----- Passage shown -----

We don’t need SidekiqMediator anymore. The current_user will automatically be included as the last argument in every Sidekiq job.

Although there’s one issue here. We included current_user by default to every Sidekiq worker. This means workers which does not expect current_user as an argument will also have current_user as their last argument. This will raise ArgumentError: wrong number of arguments (2 for 1). Here’s an example.

  class DeliveryCreateWorker
    include Sidekiq::Worker

    def perform(data)
      # doesn't use current_user login to track activity when called
      # this will get data, current_user_login as the arguments
    end
  end

To solve this we need to extract current_user argument from job['args'] before the worker starts processing.

Using Sidekiq server middleware to extract current_user login

Sidekiq also provides server middleware which runs before processing any Sidekiq job. We used this to extract current_user from job['args'] and saved it in a global state.

This global state should persist when the server middleware execution is complete and the actual Sidekiq job processing has started. Here’s the server middleware.

  class SidekiqServerMiddleware
    def call(_worker, job, _queue)
      set_request_user(job['args'].pop)
      yield
    end

    private
    def set_request_user(request_user_login)
      RequestStore.store[:request_user_login] = request_user_login
    end
  end

Notice here we used pop to extract the last argument. Since we’re setting the last argument to current_user in the client middleware, the last argument will always be the current_user in server middleware.

Using pop also removes current_user from job['args'] which ensures the worker does not get current_user as an extra argument.

We used request_store to persist a global state. RequestStore provides a per request global storage using Thread.current which stores info as a key value pair. Here’s how we used it in Sidekiq workers to access the current_user info.

  class DeliveryDeleteWorker
    include Sidekiq::Worker

    def perform(delivery)

-----

# Tasks to perform
1 – Transcribe the Sidekiq middleware text between "class DeliveryCreateWorker" and "worker starts processing.", inclusive.
2 – According to the Sidekiq middleware text, what error occurs when a worker that does not expect current_user receives it as an extra last argument?
Answer from the Sidekiq middleware text alone.

----- Collected material -----

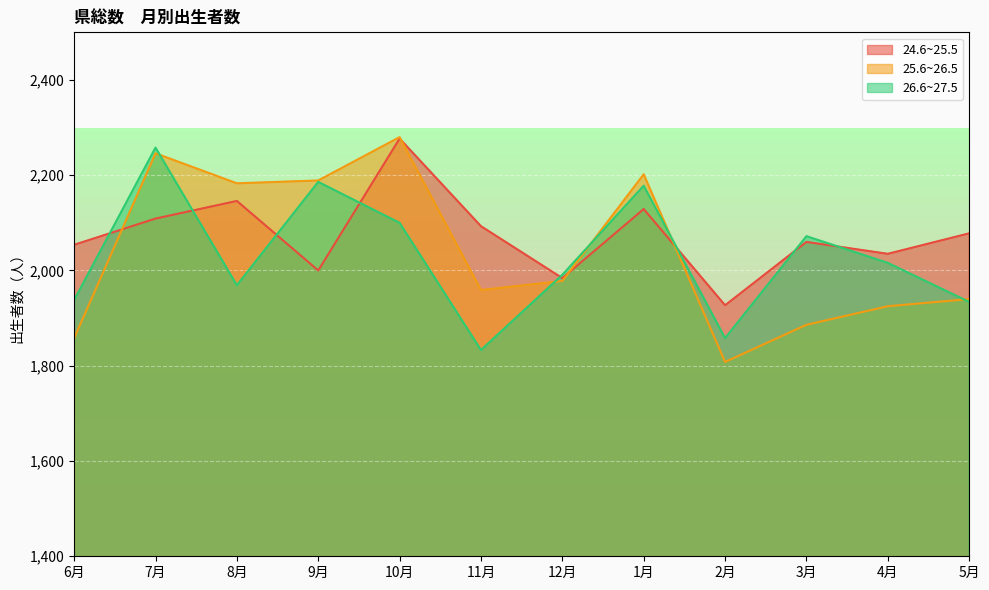

True or false: 24.6~25.5 has a value of 2093 at 11月.

True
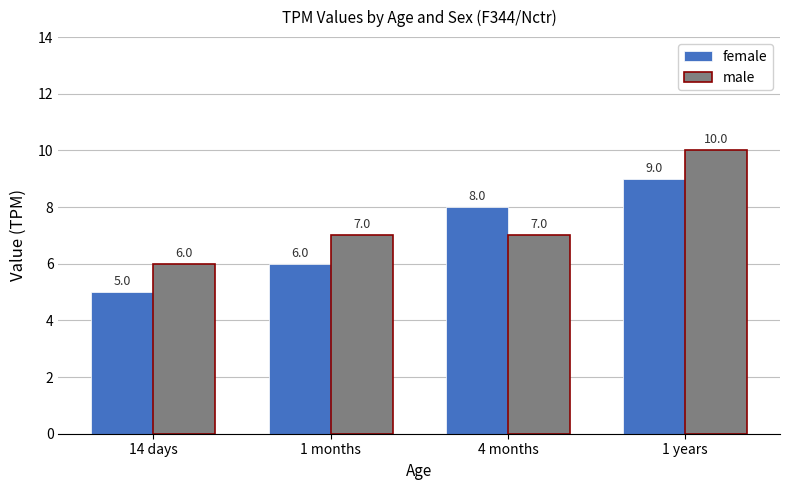

Count the number of data series in this chart.

2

-----

# List of answers
1 –
class DeliveryCreateWorker
    include Sidekiq::Worker

    def perform(data)
      # doesn't use current_user login to track activity when called
      # this will get data, current_user_login as the arguments
    end
  end

To solve this we need to extract current_user argument from job['args'] before the worker starts processing.

2 – ArgumentError: wrong number of arguments (2 for 1)